Avec toute mon admiration…

L’admiration, un sentiment pas très à la mode. C’est pourtant celui auquel je me suis adonnée, avec jubilation. Me souvenant des grands entretiens que j’ai réalisés pour des magazines dans les années 1990-2000, j’ai voulu explorer le lien éphémère et intense qui se noue entre l’intervieweur et l’interviewé. Décrypter cette avidité du premier de tout savoir, tout comprendre de sa « victime », ses grandeurs comme ses failles. Jusqu’à se l’approprier à la façon d’ un personnage. Comme il est écrit dans le brillant essai de Janet Malcolm  Le journaliste et l’assassinRomancier ou journaliste c’est la même chose alors. C’est bien ce que vous dites ?
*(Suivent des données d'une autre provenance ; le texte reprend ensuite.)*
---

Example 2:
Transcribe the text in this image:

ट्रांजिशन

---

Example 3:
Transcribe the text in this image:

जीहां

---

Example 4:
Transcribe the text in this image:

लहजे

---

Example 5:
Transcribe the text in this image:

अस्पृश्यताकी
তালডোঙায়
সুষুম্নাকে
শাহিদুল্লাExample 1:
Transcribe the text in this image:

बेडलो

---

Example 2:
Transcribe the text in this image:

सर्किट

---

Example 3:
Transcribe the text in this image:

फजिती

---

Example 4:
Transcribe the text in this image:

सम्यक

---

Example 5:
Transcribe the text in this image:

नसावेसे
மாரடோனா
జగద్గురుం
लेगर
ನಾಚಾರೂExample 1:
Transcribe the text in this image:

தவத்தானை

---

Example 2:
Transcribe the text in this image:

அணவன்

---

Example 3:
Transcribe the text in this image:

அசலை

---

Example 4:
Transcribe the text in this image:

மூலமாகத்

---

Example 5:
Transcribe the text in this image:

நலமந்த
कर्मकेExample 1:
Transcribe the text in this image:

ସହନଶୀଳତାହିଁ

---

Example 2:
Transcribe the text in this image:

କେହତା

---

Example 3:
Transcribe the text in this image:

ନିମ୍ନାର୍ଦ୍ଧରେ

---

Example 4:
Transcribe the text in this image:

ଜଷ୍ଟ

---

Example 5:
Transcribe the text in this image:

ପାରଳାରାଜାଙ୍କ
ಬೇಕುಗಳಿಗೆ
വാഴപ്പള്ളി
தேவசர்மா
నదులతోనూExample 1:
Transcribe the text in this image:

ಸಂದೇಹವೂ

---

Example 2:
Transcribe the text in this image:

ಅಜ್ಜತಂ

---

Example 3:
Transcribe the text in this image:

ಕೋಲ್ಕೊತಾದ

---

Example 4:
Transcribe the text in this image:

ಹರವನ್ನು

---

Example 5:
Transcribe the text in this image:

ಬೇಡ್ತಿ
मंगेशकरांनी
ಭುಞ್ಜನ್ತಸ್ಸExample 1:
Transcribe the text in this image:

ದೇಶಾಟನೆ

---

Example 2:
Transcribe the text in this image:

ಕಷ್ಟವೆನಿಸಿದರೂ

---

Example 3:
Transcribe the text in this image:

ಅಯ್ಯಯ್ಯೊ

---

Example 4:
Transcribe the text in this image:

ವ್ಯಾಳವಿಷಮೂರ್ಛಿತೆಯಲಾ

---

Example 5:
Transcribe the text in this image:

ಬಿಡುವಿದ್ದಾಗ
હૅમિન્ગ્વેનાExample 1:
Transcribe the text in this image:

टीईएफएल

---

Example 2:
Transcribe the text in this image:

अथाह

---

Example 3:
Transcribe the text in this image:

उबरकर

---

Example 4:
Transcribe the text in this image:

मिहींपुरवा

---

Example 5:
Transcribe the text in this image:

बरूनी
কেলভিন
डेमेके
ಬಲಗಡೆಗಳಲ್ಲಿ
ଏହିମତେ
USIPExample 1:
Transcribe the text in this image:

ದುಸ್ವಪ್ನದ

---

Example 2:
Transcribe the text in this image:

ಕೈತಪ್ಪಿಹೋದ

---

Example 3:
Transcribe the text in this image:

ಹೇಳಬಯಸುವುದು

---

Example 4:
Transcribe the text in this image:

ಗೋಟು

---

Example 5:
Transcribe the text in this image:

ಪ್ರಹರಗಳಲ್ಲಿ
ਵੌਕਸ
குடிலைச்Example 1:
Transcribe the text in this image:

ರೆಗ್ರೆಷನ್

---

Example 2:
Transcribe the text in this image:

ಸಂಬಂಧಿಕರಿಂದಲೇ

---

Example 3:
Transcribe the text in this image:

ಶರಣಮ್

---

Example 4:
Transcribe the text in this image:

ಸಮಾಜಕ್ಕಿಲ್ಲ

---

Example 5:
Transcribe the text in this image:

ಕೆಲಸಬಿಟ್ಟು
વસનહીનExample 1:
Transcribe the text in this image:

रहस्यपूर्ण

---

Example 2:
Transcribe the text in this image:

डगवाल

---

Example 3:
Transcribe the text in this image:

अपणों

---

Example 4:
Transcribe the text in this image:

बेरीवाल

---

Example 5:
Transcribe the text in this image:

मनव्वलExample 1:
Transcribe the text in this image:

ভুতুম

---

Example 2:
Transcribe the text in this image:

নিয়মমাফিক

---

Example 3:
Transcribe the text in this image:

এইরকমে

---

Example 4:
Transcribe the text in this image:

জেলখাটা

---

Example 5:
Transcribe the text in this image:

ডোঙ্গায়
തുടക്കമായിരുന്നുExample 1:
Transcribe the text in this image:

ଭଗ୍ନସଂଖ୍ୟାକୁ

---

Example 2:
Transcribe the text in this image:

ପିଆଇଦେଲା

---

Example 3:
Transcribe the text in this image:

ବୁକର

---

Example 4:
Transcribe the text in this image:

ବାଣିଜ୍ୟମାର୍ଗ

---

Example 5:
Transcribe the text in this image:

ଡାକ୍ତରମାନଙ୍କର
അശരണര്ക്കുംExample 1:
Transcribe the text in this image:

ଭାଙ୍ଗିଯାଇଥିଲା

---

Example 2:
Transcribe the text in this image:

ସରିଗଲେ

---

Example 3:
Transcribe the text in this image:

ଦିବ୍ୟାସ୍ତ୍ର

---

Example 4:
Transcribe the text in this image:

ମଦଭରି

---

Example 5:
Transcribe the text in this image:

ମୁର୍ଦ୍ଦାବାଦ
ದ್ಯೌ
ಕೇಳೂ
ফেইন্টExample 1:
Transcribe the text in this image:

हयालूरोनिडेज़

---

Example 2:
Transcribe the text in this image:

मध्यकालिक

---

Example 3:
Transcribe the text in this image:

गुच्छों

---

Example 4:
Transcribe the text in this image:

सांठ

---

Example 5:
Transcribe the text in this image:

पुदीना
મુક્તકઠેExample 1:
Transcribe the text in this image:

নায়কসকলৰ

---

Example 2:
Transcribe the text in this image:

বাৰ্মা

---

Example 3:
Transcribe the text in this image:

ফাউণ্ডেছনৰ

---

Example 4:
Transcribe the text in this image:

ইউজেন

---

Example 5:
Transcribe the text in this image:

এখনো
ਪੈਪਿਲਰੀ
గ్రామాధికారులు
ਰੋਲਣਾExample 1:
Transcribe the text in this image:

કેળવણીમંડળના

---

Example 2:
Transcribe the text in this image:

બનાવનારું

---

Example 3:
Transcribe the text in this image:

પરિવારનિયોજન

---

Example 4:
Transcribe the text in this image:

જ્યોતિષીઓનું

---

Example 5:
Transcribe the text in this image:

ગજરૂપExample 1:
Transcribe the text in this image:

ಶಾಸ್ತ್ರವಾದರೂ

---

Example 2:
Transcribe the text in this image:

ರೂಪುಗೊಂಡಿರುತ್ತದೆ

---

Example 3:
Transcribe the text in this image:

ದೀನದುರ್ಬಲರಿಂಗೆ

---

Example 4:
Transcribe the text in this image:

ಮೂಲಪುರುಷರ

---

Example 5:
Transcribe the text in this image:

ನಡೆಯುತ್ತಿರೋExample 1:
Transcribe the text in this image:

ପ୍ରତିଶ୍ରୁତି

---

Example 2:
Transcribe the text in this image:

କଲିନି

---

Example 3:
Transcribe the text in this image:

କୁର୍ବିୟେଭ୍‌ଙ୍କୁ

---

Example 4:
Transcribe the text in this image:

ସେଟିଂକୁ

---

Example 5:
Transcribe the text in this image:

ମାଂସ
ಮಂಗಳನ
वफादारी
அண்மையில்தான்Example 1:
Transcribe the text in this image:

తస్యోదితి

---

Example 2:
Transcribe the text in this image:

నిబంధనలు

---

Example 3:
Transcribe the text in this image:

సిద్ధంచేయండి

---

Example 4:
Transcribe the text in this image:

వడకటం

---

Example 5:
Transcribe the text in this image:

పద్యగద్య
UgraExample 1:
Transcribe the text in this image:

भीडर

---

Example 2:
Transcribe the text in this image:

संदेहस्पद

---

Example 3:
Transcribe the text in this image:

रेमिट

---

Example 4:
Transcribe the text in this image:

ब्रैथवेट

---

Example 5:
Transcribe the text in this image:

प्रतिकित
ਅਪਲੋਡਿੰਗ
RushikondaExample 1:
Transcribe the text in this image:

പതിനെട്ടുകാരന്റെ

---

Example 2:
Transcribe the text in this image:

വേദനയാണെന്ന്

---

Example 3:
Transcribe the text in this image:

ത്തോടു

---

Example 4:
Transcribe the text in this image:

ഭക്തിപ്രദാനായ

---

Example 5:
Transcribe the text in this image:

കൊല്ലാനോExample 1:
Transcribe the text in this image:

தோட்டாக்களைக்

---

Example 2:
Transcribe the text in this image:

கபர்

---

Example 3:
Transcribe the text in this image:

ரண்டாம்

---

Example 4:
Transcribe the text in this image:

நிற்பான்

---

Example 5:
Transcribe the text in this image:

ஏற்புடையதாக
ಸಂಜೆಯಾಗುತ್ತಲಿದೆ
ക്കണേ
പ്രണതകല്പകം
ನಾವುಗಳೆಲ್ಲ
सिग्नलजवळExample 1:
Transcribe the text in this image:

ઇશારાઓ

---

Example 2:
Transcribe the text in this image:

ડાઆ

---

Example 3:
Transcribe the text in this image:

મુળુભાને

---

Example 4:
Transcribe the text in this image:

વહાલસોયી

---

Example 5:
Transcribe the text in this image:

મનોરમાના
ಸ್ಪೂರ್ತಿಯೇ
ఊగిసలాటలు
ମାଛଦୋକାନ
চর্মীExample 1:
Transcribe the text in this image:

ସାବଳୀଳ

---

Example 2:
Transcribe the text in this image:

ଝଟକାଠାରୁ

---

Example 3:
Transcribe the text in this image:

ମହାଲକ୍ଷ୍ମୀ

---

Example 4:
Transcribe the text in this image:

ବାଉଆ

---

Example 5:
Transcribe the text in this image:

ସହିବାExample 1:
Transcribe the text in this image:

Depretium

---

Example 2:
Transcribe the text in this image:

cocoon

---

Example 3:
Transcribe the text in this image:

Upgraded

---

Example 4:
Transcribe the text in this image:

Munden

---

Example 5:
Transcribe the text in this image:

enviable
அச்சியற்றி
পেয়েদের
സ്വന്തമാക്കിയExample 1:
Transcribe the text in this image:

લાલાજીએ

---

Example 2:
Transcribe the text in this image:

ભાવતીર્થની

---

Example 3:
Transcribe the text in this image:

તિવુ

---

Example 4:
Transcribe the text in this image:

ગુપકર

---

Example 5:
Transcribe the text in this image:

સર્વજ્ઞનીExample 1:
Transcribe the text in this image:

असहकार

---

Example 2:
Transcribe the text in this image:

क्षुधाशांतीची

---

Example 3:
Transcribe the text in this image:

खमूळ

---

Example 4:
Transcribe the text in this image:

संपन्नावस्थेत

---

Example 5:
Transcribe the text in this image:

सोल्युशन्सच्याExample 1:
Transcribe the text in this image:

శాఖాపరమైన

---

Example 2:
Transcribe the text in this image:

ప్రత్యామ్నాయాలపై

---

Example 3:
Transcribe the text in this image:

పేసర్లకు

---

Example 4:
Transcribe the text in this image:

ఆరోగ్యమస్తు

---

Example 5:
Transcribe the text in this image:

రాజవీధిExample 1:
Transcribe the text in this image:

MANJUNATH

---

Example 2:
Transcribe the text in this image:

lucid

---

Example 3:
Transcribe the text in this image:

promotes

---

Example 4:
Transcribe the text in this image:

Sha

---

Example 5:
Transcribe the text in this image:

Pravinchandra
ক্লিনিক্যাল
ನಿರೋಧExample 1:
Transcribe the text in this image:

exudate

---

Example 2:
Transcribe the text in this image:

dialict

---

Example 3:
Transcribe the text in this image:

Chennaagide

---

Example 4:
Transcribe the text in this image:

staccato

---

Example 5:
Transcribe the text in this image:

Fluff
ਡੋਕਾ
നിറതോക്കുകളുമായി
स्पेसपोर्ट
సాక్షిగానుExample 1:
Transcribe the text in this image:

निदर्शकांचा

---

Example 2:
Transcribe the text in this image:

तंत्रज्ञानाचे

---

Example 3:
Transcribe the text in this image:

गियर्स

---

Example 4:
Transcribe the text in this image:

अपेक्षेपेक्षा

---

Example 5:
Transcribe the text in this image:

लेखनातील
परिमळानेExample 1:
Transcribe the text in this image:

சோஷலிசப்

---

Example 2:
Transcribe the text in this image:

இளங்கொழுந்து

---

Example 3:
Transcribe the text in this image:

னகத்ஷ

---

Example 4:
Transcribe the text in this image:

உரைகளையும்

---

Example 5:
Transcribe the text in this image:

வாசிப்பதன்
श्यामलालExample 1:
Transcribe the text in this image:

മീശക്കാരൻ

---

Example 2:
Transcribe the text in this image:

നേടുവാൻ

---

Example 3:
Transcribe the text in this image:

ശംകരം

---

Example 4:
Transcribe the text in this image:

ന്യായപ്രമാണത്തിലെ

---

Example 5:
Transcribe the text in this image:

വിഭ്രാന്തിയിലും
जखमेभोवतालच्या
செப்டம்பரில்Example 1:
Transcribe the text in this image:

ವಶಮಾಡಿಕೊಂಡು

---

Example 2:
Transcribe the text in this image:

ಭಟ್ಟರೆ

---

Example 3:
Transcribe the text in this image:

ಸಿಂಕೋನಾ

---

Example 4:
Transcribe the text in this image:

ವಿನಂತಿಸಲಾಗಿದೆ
Ce livre est aussi une façon de donner à voir autrement des personnalités telles que Edgar Morin, Pascal Bruckner, Elizabeth Badinter, Philippe Sollers, Nancy Huston, Marie Rouanet, Tobie Nathan… D’un chapitre à l’autre, ils se croisent sur des thèmes universels : poésie, écriture, renoncement, lucidité, ferveur, maternité, démons, compassion. Et nous apprennent, chacun à leur façon, un peu du métier de vivre. Une interview imaginaire d’Albert Cohen, admiré parmi les admirés ! ouvre le livre et un entretien, en bonne et due forme, avec Jean Daniel, grande figure du journalisme, réalisé fin 2014, le clôt.